Data section:
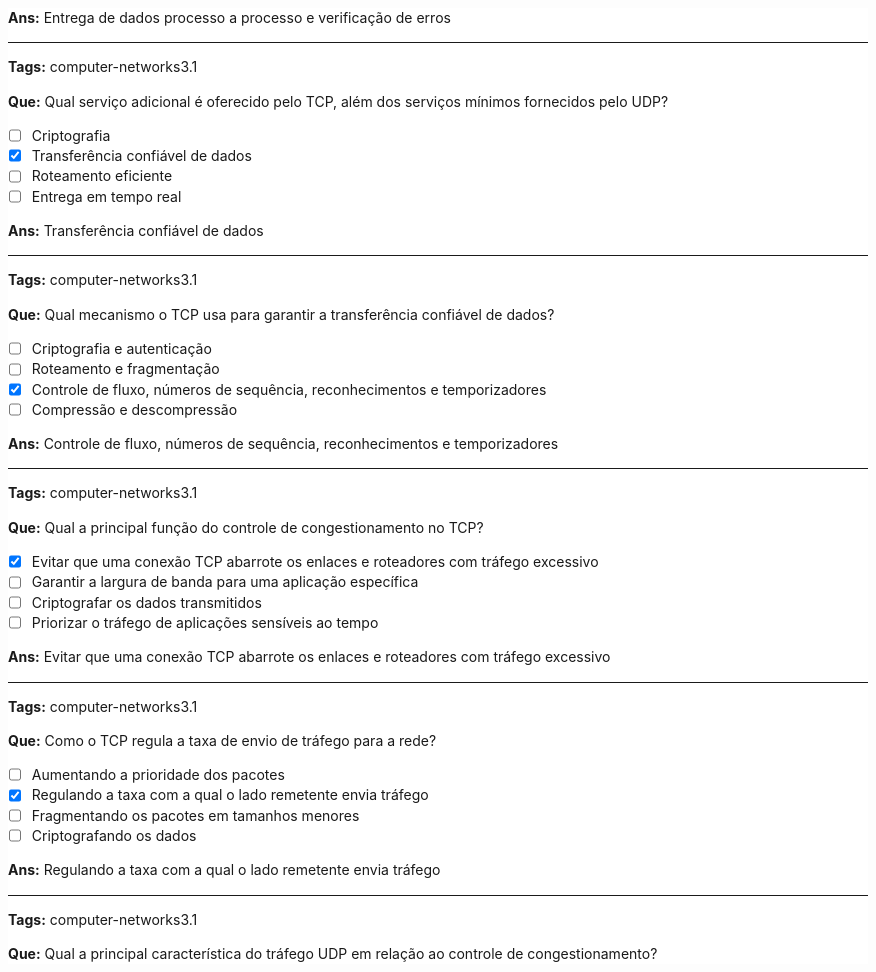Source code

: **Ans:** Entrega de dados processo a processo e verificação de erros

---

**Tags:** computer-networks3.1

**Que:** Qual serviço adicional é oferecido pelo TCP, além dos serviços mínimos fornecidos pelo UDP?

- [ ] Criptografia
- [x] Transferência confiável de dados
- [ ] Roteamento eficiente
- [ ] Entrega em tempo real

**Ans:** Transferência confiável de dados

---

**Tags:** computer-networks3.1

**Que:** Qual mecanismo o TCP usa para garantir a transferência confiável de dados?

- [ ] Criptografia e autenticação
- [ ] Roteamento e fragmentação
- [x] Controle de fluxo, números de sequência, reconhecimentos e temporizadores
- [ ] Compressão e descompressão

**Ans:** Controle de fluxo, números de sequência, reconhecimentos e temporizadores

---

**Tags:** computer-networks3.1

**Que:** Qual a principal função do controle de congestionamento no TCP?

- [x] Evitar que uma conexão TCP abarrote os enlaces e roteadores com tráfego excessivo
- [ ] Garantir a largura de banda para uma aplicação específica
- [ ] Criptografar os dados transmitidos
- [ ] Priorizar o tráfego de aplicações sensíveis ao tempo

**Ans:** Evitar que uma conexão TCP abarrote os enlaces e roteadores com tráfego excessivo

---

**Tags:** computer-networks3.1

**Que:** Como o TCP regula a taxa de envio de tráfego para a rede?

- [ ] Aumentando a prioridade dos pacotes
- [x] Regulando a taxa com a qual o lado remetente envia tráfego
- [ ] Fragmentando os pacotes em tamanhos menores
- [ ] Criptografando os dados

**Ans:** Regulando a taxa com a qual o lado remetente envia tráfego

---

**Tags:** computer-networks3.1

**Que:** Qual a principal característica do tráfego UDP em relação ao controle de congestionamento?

* * *

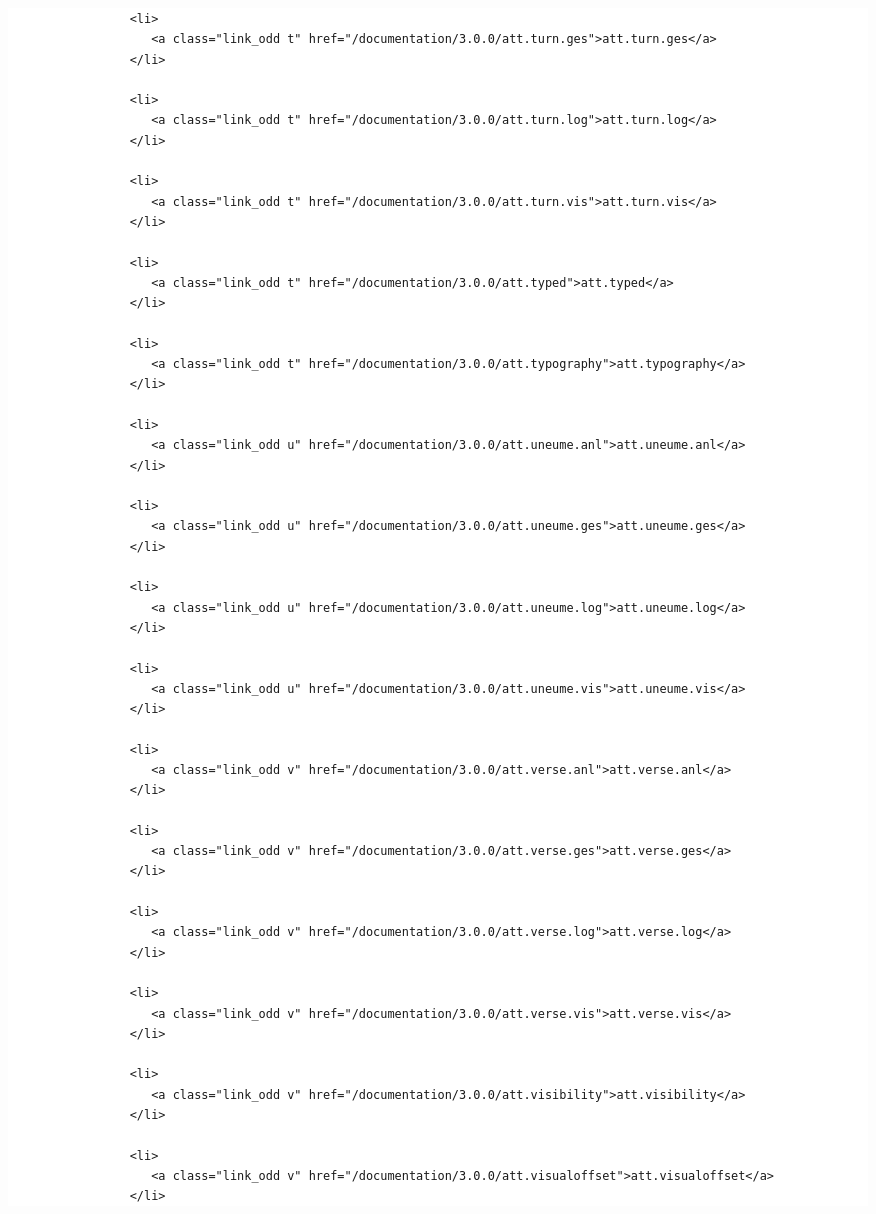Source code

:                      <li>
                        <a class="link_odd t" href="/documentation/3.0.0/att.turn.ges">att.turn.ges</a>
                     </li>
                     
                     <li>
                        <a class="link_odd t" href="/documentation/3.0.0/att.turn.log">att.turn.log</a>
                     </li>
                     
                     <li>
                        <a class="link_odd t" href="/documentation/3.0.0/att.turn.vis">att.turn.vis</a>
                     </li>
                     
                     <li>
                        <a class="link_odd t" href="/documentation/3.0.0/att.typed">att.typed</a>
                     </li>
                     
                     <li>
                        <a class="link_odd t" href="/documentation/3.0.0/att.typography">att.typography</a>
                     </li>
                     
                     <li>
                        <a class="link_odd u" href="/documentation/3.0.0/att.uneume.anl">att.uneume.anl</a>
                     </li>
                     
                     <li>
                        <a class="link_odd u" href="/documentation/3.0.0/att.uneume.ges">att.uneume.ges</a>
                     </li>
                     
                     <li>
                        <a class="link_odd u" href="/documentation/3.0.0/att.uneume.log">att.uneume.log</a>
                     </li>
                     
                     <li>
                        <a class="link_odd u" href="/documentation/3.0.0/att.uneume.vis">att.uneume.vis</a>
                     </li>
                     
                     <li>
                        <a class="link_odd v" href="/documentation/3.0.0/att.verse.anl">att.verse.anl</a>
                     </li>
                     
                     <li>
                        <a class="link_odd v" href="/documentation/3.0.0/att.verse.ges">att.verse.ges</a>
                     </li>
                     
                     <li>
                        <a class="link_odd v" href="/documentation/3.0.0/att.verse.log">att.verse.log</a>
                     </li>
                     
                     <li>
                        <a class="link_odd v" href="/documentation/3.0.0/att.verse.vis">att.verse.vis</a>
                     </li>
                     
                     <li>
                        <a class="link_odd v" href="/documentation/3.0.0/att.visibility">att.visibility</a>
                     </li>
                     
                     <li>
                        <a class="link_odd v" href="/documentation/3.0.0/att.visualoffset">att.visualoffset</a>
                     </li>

Task prompt: With the line that has "fornecidos pelo UDP?" as the first and the line that has "- [ ] Criptografar os dados transmitidos" as the last, repeat exactly that run of lines above and no more.

Task result:
**Que:** Qual serviço adicional é oferecido pelo TCP, além dos serviços mínimos fornecidos pelo UDP?

- [ ] Criptografia
- [x] Transferência confiável de dados
- [ ] Roteamento eficiente
- [ ] Entrega em tempo real

**Ans:** Transferência confiável de dados

---

**Tags:** computer-networks3.1

**Que:** Qual mecanismo o TCP usa para garantir a transferência confiável de dados?

- [ ] Criptografia e autenticação
- [ ] Roteamento e fragmentação
- [x] Controle de fluxo, números de sequência, reconhecimentos e temporizadores
- [ ] Compressão e descompressão

**Ans:** Controle de fluxo, números de sequência, reconhecimentos e temporizadores

---

**Tags:** computer-networks3.1

**Que:** Qual a principal função do controle de congestionamento no TCP?

- [x] Evitar que uma conexão TCP abarrote os enlaces e roteadores com tráfego excessivo
- [ ] Garantir a largura de banda para uma aplicação específica
- [ ] Criptografar os dados transmitidos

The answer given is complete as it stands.